▸ YANG PERLU DIKERJAKAN
(A) Dalam teks tentang empirisme, empirisme disebut sebagai lawan aliran apa?
(B) Tolong kutip dengan tepat bagian teks tentang empirisme di antara "Filsafat empirisme tentang" dan "lewat penafsiran pengalaman.", termasuk kedua batas itu.

▸ TEKS BACAAN
———
A. Empirisme
Empirisme adalah salah
satu aliran dalam filosuf yang menekankan pengalaman dalam memperoleh
pengetahuan serta pengetahuan itu sendiri, dan mengecilkan peranan akal.
Istilah Empirisme diambil dari bahasa
yunani empiria yang berarti coba-coba
atau pengalaman. Aliran ini menegaskan bahwa pengetahuan manusia berdasarkan
pengalaman. Atau meminjam kata-kata John Locke, salah satu dedengkotnya…
“Manusia itu ibarat tabula rasa yang nantinya akan diwarnai oleh keadaan
eksternalnya”. Dan Empirisme adalah lawan Rasionalisme.
Filsafat empirisme tentang teori makna amat berdekatan
dengan aliran Positivisme Logis (logical positivisme) dan filsafat Ludwig
Wittegenstein, akan tetapi teori makna dan empirisme selalu harus dipahami
lewat penafsiran pengalaman.
Filsafat empirisme dengan teori yang kedua, yaitu teori
pengetahuan, dapat diringkaskan sebagai berikut. Menurut orang rasionalis ada
beberapa kebenaran umum seperti setiap kejadian tentu mempunyai sebab, dan
kebenaran-kebenaran itu benar dengan sendirinya yang dikenal dengan istilah
kebenaran apriori yang diperoleh lewat intuisi rasional.
Diantara tokoh dan pengikut aliran empirisme adalah Francis
Bacon, Thomas Hobbes, John Locke, David Hume, George Barkeley, dan Herbert
Spencer.
1.
Francis Bacon (1210-1292 M)
———
▸ DATA YANG DIBERIKAN
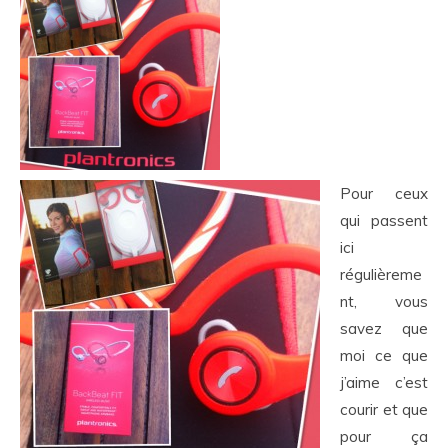
Pour ceux
qui passent
ici
régulièreme
nt, vous
savez que
moi ce que
j’aime c’est
courir et que
pour ça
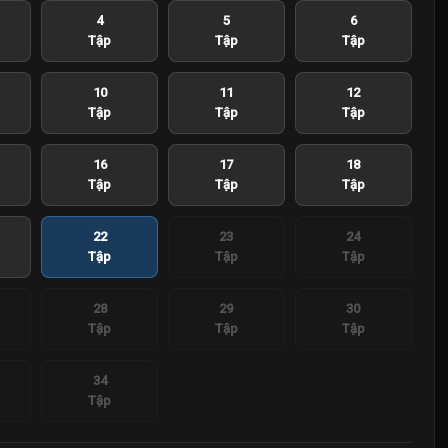
4
5
6
Tập
Tập
Tập
10
11
12
Tập
Tập
Tập
16
17
18
Tập
Tập
Tập
22
23
24
Tập
Tập
Tập
28
29
30
Tập
Tập
Tập
34
Tập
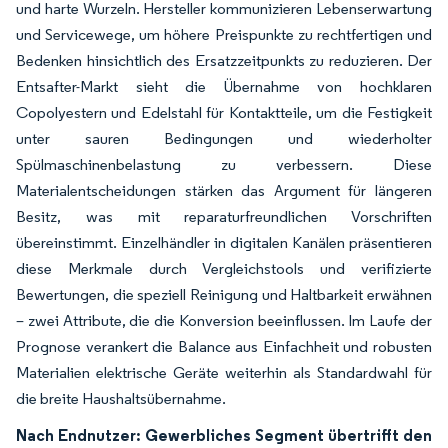
und harte Wurzeln. Hersteller kommunizieren Lebenserwartung
und Servicewege, um höhere Preispunkte zu rechtfertigen und
Bedenken hinsichtlich des Ersatzzeitpunkts zu reduzieren. Der
Entsafter-Markt sieht die Übernahme von hochklaren
Copolyestern und Edelstahl für Kontaktteile, um die Festigkeit
unter sauren Bedingungen und wiederholter
Spülmaschinenbelastung zu verbessern. Diese
Materialentscheidungen stärken das Argument für längeren
Besitz, was mit reparaturfreundlichen Vorschriften
übereinstimmt. Einzelhändler in digitalen Kanälen präsentieren
diese Merkmale durch Vergleichstools und verifizierte
Bewertungen, die speziell Reinigung und Haltbarkeit erwähnen
– zwei Attribute, die die Konversion beeinflussen. Im Laufe der
Prognose verankert die Balance aus Einfachheit und robusten
Materialien elektrische Geräte weiterhin als Standardwahl für
die breite Haushaltsübernahme.
Nach Endnutzer: Gewerbliches Segment übertrifft den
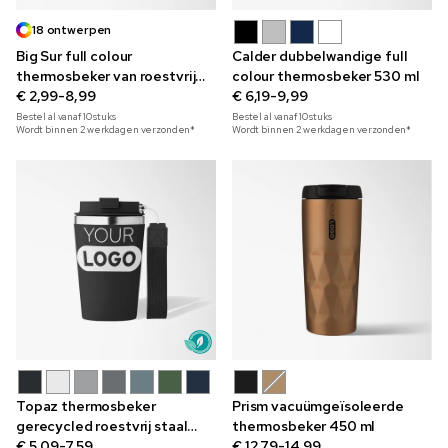
18 ontwerpen
Big Sur full colour
Calder dubbelwandige full
thermosbeker van roestvrij
colour thermosbeker 530 ml
staal 470 ml
€ 2,99-8,99
€ 6,19-9,99
Bestel al vanaf
10
stuks
Bestel al vanaf
10
stuks
Wordt binnen 2 werkdagen verzonden*
Wordt binnen 2 werkdagen verzonden*
Topaz thermosbeker
Prism vacuümgeïsoleerde
gerecycled roestvrij staal
thermosbeker 450 ml
350 ml
€ 5,09-7,59
€ 12,79-14,99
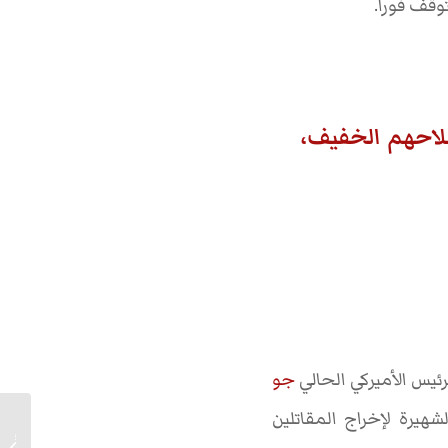
توقف فورا.
سلاحهم الخفيف،
جو
هيرة لإخراج المقاتلين
البعض لا 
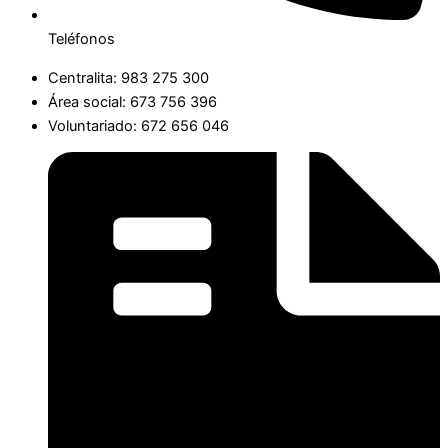
Teléfonos
Centralita: 983 275 300
Área social: 673 756 396
Voluntariado: 672 656 046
———
▸ JAWABAN SOAL
(A) Rasionalisme.

(B)
Filsafat empirisme tentang teori makna amat berdekatan
dengan aliran Positivisme Logis (logical positivisme) dan filsafat Ludwig
Wittegenstein, akan tetapi teori makna dan empirisme selalu harus dipahami
lewat penafsiran pengalaman.